In the listing that follows, copy out each line that includes the word "dining".

= = = = = = =

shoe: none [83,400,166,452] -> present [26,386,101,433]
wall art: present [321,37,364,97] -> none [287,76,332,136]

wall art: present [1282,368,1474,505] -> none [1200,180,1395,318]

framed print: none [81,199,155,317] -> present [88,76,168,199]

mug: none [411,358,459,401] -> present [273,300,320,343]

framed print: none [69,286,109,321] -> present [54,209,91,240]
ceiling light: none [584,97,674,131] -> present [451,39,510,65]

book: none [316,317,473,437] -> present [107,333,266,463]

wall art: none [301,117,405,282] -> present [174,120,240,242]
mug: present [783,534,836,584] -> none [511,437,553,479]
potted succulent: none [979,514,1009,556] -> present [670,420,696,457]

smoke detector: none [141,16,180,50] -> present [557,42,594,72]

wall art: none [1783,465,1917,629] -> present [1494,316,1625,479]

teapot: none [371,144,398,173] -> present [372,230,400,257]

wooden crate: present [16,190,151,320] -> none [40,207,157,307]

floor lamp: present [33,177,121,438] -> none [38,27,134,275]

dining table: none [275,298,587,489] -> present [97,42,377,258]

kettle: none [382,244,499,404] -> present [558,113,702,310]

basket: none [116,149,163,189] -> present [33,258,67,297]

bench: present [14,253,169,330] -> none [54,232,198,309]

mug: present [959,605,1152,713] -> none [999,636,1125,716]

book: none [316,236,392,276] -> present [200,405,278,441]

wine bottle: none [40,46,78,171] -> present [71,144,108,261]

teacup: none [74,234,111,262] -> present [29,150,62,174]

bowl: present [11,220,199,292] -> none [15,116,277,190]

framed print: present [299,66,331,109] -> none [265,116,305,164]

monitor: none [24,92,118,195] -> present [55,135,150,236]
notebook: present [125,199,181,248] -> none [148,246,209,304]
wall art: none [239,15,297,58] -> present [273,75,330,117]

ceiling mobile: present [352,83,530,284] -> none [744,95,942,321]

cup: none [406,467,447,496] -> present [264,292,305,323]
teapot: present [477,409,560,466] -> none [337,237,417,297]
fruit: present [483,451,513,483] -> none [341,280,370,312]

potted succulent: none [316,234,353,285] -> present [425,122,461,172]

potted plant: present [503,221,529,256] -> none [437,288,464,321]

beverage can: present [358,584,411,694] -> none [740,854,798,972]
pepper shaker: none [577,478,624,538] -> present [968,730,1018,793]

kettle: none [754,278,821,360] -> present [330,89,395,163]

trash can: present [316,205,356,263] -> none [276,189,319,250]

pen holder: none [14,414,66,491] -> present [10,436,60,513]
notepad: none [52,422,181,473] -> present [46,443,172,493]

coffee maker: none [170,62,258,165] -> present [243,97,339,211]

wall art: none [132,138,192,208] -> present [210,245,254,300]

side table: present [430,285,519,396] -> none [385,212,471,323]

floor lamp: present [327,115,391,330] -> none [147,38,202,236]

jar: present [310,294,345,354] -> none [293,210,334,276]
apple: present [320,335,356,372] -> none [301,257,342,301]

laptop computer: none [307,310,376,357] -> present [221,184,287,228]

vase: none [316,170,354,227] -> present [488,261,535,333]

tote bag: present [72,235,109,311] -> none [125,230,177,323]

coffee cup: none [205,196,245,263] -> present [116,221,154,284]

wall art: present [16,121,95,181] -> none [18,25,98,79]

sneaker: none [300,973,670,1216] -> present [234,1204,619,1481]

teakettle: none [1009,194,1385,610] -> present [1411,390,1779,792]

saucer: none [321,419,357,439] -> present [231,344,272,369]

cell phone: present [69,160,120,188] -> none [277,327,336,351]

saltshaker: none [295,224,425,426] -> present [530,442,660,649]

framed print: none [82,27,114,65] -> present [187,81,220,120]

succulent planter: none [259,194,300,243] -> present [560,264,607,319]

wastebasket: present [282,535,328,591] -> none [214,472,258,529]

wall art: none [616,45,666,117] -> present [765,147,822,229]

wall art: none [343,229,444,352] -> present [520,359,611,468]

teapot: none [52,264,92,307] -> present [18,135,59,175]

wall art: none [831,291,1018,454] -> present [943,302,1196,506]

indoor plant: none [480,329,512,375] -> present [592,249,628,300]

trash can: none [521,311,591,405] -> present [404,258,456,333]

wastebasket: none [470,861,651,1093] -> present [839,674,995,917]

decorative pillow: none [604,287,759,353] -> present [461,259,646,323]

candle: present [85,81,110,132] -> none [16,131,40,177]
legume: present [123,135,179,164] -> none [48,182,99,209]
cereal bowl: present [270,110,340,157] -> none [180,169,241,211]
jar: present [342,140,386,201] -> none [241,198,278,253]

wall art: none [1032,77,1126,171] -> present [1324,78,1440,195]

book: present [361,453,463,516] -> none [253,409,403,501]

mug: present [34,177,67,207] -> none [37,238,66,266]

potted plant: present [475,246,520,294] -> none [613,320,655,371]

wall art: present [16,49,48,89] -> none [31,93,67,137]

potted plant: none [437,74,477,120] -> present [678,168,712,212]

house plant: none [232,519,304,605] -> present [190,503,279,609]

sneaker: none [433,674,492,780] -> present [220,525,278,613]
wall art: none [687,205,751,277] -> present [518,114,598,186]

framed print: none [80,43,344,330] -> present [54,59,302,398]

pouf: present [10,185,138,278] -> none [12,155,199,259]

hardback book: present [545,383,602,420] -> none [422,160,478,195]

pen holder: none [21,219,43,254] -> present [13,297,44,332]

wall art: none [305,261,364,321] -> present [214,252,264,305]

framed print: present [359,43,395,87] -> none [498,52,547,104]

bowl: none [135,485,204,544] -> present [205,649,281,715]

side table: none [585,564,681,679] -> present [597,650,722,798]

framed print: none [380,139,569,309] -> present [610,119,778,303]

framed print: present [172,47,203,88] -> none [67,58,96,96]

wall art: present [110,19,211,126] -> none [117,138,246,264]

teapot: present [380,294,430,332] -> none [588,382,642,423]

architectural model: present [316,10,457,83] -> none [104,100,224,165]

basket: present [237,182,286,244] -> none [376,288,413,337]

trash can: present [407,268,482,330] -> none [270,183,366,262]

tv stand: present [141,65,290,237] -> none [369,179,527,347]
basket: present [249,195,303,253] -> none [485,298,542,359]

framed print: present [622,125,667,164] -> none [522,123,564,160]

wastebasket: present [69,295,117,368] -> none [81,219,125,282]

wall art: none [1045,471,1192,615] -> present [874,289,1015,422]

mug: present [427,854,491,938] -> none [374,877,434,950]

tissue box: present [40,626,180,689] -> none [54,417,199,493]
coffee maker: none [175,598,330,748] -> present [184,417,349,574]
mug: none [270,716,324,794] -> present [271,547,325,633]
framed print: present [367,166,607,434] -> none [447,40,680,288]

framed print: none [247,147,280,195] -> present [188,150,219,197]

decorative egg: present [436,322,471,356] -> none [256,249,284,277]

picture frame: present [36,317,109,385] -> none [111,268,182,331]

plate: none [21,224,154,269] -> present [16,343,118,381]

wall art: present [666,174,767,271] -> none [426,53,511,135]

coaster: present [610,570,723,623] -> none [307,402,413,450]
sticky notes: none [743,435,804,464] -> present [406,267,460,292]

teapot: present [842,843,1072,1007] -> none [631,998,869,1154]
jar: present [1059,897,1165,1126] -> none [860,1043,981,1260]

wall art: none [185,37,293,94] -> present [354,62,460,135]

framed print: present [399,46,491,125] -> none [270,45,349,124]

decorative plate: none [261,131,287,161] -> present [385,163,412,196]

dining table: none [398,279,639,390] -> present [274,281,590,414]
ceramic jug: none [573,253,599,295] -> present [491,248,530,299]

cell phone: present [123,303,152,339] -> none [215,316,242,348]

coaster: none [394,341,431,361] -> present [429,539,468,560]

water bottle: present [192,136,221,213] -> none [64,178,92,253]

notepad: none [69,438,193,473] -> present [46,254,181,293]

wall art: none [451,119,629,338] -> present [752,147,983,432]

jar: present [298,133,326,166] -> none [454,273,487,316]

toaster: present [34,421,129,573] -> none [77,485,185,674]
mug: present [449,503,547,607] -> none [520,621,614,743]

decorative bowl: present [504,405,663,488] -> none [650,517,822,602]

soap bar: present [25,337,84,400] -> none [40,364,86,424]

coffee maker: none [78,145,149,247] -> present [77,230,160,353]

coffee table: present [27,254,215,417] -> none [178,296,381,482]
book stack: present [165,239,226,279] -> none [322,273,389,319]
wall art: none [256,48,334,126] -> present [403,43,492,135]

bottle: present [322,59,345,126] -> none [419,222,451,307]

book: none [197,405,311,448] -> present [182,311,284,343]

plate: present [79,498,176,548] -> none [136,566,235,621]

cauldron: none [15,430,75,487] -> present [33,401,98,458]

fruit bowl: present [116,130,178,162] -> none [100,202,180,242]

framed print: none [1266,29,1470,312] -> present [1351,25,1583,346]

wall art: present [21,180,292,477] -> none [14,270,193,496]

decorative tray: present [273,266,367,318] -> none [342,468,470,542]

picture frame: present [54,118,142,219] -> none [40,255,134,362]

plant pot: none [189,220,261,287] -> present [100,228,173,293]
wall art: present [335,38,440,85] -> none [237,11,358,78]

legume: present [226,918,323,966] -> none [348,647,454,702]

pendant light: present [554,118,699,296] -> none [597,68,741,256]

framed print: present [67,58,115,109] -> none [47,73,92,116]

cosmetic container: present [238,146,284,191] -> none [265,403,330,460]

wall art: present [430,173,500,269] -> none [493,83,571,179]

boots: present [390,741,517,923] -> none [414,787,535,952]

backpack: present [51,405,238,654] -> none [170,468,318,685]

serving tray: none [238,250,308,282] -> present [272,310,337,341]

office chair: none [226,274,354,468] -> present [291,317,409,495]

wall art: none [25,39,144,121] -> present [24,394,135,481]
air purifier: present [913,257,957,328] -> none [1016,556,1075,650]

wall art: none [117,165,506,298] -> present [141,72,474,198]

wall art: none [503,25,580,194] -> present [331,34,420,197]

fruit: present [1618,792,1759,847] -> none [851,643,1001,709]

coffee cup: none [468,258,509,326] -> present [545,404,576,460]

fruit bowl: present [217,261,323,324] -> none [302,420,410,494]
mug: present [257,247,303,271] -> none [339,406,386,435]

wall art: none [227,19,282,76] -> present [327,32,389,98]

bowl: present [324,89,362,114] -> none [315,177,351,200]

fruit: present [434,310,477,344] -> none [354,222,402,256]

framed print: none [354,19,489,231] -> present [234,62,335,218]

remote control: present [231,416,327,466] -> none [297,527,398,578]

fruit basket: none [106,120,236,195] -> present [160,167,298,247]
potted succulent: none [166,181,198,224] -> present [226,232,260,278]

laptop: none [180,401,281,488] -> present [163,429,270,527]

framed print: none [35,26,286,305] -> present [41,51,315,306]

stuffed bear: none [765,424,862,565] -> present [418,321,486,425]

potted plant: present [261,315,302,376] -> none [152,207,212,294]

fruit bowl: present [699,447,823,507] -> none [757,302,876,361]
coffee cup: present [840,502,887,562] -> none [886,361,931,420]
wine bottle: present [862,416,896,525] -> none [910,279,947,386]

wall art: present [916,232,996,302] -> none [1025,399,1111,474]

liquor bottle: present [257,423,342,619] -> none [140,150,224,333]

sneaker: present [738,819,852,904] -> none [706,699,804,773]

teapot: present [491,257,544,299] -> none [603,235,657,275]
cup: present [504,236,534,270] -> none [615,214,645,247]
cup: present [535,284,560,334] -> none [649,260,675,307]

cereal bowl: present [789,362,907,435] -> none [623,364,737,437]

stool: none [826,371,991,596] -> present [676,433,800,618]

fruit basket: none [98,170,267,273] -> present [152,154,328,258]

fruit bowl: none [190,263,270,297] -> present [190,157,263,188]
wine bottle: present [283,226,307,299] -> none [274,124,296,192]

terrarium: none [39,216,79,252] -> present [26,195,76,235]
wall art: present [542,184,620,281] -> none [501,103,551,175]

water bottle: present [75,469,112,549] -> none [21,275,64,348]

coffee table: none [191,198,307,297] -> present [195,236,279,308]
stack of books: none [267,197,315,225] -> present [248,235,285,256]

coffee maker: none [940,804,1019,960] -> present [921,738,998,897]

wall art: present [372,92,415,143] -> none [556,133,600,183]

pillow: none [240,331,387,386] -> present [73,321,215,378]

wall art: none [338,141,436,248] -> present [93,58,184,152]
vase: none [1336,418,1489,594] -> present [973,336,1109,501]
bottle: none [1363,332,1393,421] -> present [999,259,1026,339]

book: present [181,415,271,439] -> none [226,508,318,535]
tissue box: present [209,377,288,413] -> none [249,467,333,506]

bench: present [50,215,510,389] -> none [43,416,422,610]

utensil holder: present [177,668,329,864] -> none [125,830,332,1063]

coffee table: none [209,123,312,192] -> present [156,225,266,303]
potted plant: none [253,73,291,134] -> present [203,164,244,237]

= = = = = = =

▸ **COMPLETED EXERCISE**:
dining table: none [275,298,587,489] -> present [97,42,377,258]
dining table: none [398,279,639,390] -> present [274,281,590,414]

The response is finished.